Exercise materials below:

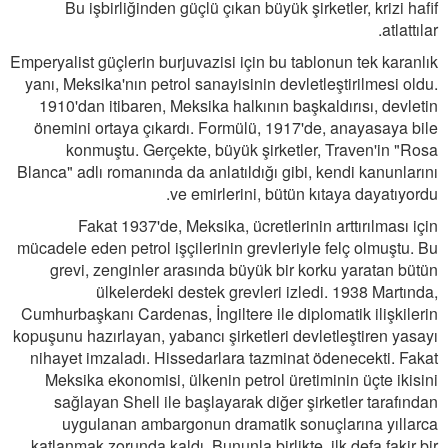
Bu işbirliğinden güçlü çıkan büyük şirketler, krizi hafif
atlattılar.
Emperyalist güçlerin burjuvazisi için bu tablonun tek karanlık
yanı, Meksika'nın petrol sanayisinin devletleştirilmesi oldu.
1910'dan itibaren, Meksika halkının başkaldırısı, devletin
önemini ortaya çıkardı. Formülü, 1917'de, anayasaya bile
konmuştu. Gerçekte, büyük şirketler, Traven'in "Rosa
Blanca" adlı romanında da anlatıldığı gibi, kendi kanunlarını
ve emirlerini, bütün kıtaya dayatıyordu.
Fakat 1937'de, Meksika, ücretlerinin arttırılması için
mücadele eden petrol işçilerinin grevleriyle felç olmuştu. Bu
grevi, zenginler arasında büyük bir korku yaratan bütün
ülkelerdeki destek grevleri izledi. 1938 Martında,
Cumhurbaşkanı Cardenas, İngiltere ile diplomatik ilişkilerin
kopuşunu hazırlayan, yabancı şirketleri devletleştiren yasayı
nihayet imzaladı. Hissedarlara tazminat ödenecekti. Fakat
Meksika ekonomisi, ülkenin petrol üretiminin üçte ikisini
sağlayan Shell ile başlayarak diğer şirketler tarafından
uygulanan ambargonun dramatik sonuçlarına yıllarca
katlanmak zorunda kaldı. Bununla birlikte, ilk defa fakir bir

End of Exercise materials.

> Action item
Please retype, without any change, the line containing "uygulanan ambargonun dramatik" and every line after it to the end of the entries above, and only those.

> Answer area
uygulanan ambargonun dramatik sonuçlarına yıllarca
katlanmak zorunda kaldı. Bununla birlikte, ilk defa fakir bir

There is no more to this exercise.